__Your goal__. An exact transcription of all the entries below is required.

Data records
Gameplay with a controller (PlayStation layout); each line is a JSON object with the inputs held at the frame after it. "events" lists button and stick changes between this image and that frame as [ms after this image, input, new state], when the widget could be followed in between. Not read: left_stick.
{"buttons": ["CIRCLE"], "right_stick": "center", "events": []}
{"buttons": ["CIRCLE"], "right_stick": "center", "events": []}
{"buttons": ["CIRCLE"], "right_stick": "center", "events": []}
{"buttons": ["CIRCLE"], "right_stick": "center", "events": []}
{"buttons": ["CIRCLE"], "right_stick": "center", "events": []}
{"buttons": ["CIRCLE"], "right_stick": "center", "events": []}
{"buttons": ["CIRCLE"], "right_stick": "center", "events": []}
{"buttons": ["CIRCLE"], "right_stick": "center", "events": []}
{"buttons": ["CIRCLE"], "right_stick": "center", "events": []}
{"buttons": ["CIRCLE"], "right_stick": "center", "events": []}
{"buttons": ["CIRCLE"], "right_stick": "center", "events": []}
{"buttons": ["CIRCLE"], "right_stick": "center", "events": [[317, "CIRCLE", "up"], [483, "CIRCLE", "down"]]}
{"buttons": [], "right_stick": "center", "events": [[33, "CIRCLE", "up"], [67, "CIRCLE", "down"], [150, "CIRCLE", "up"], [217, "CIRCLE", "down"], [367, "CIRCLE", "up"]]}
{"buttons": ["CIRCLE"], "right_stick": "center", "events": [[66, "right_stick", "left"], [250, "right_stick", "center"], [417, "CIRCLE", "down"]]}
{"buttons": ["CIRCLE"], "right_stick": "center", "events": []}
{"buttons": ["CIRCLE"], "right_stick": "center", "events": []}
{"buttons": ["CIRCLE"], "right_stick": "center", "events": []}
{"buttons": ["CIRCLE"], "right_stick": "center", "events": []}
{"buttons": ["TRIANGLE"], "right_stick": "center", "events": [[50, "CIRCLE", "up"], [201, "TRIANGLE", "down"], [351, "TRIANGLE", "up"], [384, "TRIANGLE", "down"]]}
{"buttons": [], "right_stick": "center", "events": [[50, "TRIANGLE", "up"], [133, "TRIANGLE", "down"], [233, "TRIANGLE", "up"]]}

__Answer to this problem__.
Gameplay with a controller (PlayStation layout); each line is a JSON object with the inputs held at the frame after it. "events" lists button and stick changes between this image and that frame as [ms after this image, input, new state], when the widget could be followed in between. Not read: left_stick.
{"buttons": ["CIRCLE"], "right_stick": "center", "events": []}
{"buttons": ["CIRCLE"], "right_stick": "center", "events": []}
{"buttons": ["CIRCLE"], "right_stick": "center", "events": []}
{"buttons": ["CIRCLE"], "right_stick": "center", "events": []}
{"buttons": ["CIRCLE"], "right_stick": "center", "events": []}
{"buttons": ["CIRCLE"], "right_stick": "center", "events": []}
{"buttons": ["CIRCLE"], "right_stick": "center", "events": []}
{"buttons": ["CIRCLE"], "right_stick": "center", "events": []}
{"buttons": ["CIRCLE"], "right_stick": "center", "events": []}
{"buttons": ["CIRCLE"], "right_stick": "center", "events": []}
{"buttons": ["CIRCLE"], "right_stick": "center", "events": []}
{"buttons": ["CIRCLE"], "right_stick": "center", "events": [[317, "CIRCLE", "up"], [483, "CIRCLE", "down"]]}
{"buttons": [], "right_stick": "center", "events": [[33, "CIRCLE", "up"], [67, "CIRCLE", "down"], [150, "CIRCLE", "up"], [217, "CIRCLE", "down"], [367, "CIRCLE", "up"]]}
{"buttons": ["CIRCLE"], "right_stick": "center", "events": [[66, "right_stick", "left"], [250, "right_stick", "center"], [417, "CIRCLE", "down"]]}
{"buttons": ["CIRCLE"], "right_stick": "center", "events": []}
{"buttons": ["CIRCLE"], "right_stick": "center", "events": []}
{"buttons": ["CIRCLE"], "right_stick": "center", "events": []}
{"buttons": ["CIRCLE"], "right_stick": "center", "events": []}
{"buttons": ["TRIANGLE"], "right_stick": "center", "events": [[50, "CIRCLE", "up"], [201, "TRIANGLE", "down"], [351, "TRIANGLE", "up"], [384, "TRIANGLE", "down"]]}
{"buttons": [], "right_stick": "center", "events": [[50, "TRIANGLE", "up"], [133, "TRIANGLE", "down"], [233, "TRIANGLE", "up"]]}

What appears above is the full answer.